Alsophila batjanensis

Scientific classification
- Kingdom: Plantae
- Clade: Tracheophytes
- Division: Polypodiophyta
- Class: Polypodiopsida
- Order: Cyatheales
- Family: Cyatheaceae
- Genus: Alsophila
- Species: A. batjanensis
- Binomial name: Alsophila batjanensis Christ
- Synonyms: Alsophila saparuensis Alderw. ; Alsophila straminea (Alderw.) A.Gepp ; Cyathea batjanensis (Christ) Copel. ; Cyathea geppiana Domin ; Cyathea saparuensis (Alderw.) Alderw. ; Cyathea straminea Alderw. non Karst ;

= Alsophila batjanensis =

- Genus: Alsophila (plant)
- Species: batjanensis
- Authority: Christ

Species of fern

Alsophila batjanensis, synonym Cyathea batjanensis, is a species of tree fern native to the Maluku Islands and western New Guinea, where it grows in rain forest at an altitude of approximately 600 m.
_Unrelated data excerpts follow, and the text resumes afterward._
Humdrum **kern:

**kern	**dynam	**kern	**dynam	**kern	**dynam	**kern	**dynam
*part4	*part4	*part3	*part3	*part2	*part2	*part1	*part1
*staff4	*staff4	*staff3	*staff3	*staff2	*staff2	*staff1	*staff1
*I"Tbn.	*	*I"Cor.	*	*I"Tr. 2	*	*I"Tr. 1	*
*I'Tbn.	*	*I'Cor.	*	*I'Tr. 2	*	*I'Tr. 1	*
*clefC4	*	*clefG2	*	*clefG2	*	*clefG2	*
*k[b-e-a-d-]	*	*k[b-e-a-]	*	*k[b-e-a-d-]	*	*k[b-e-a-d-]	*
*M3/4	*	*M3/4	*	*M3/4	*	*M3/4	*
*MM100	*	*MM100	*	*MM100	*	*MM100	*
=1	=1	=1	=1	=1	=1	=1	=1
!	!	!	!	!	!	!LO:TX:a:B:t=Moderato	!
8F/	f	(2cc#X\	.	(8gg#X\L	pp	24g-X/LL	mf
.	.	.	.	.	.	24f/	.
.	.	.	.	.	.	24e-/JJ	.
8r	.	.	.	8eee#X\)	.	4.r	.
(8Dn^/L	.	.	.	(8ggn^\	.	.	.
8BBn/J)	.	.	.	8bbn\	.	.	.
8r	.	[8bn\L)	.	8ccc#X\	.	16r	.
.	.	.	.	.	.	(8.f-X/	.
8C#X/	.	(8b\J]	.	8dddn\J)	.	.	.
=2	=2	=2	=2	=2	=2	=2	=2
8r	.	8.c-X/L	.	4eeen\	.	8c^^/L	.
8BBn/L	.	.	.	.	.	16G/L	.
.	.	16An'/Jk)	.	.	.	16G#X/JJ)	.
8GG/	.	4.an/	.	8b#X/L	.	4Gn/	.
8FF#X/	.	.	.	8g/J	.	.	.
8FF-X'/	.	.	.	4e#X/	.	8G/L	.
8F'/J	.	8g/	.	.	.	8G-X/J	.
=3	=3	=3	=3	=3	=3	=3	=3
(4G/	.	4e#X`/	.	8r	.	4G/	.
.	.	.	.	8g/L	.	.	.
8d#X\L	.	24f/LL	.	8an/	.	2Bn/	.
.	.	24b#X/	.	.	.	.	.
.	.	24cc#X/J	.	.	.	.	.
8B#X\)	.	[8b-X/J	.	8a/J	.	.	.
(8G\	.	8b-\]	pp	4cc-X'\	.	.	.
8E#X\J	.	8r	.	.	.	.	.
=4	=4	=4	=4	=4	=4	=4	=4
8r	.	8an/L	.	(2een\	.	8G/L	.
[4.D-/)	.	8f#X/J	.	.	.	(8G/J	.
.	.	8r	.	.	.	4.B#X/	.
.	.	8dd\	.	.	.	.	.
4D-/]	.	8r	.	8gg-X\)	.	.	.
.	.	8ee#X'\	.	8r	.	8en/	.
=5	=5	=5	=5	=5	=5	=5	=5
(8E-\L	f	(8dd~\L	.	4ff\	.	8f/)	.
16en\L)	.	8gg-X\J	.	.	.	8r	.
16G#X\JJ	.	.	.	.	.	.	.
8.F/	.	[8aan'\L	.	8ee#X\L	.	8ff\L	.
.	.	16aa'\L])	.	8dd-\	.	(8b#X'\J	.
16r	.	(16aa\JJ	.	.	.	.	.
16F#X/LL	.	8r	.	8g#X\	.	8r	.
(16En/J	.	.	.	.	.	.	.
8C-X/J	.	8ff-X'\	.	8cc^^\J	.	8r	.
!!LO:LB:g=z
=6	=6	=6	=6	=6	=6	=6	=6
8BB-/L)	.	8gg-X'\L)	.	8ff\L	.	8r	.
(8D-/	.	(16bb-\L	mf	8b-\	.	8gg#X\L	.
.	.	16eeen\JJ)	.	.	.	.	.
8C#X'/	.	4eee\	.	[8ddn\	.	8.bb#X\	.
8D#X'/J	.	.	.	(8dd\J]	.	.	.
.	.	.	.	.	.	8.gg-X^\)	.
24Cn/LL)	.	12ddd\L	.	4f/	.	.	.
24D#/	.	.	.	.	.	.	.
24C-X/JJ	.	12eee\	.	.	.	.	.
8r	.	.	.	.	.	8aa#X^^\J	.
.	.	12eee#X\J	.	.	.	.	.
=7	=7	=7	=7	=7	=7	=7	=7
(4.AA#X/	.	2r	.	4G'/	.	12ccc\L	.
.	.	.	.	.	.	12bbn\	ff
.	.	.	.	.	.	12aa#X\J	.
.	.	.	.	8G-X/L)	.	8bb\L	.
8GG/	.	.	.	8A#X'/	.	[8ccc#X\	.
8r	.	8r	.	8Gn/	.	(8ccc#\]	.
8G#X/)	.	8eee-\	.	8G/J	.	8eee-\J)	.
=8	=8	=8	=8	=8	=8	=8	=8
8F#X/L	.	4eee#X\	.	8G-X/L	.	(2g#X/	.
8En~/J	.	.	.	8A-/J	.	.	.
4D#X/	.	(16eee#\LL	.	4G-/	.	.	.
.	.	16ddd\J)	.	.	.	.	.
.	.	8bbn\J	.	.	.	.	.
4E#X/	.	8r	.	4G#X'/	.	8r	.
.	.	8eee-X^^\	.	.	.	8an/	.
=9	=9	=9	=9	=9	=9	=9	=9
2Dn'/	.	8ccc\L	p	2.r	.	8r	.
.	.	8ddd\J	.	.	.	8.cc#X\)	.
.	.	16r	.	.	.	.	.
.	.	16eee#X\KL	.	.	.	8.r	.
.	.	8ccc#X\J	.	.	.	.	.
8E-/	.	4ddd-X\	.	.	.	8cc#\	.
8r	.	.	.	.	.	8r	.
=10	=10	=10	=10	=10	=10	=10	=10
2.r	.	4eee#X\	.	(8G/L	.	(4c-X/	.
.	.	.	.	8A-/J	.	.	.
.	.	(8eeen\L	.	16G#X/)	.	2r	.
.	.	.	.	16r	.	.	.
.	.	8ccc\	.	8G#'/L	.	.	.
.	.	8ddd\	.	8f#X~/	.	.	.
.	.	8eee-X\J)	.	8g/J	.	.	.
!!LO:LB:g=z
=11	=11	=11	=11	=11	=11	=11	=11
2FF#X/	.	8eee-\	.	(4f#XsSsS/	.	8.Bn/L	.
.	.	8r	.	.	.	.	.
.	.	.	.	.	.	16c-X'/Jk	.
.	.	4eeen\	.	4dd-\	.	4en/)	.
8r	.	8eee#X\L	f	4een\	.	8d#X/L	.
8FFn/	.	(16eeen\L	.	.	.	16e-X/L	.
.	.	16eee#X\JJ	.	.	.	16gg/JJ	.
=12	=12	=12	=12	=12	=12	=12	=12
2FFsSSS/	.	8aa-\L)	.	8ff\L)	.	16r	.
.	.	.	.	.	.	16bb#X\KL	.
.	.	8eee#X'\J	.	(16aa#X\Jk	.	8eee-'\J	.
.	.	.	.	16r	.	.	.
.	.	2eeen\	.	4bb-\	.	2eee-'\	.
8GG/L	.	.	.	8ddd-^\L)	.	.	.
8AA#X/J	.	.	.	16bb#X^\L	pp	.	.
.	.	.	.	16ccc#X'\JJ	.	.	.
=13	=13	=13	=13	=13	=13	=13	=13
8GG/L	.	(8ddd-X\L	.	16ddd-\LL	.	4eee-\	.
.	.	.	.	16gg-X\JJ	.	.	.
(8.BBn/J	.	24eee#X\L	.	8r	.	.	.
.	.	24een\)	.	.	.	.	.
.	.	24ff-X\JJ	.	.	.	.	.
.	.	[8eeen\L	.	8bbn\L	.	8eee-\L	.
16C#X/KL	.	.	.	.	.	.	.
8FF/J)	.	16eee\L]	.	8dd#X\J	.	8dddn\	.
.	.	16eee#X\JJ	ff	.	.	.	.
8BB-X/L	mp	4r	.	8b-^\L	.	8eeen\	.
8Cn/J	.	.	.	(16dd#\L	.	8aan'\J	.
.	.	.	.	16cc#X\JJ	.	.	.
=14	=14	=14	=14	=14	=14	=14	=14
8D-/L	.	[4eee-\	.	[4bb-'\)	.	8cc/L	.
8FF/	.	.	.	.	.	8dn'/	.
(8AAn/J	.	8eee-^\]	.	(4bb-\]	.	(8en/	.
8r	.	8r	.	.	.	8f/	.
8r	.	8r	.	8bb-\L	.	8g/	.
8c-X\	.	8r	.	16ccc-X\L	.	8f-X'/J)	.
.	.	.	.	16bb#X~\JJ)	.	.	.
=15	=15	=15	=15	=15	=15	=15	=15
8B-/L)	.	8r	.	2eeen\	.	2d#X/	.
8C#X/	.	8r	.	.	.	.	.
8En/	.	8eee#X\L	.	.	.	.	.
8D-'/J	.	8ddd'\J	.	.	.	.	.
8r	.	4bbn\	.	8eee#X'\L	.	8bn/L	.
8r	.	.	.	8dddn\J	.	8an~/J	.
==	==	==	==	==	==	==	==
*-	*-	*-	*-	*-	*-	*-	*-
The trunk is erect and 2–3 m tall. Fronds are bi- or tripinnate and 1–2 m long. The stipe is spiny, warty and covered with scattered scales that are dark brown and have fragile edges. Sori are round and occur near the fertile pinnule midvein. They are covered by small, narrow indusia that resemble small saucers in appearance.

The specific epithet batjanensis refers to Batjan, known as Bacan in English, one of the larger of the Maluku Islands.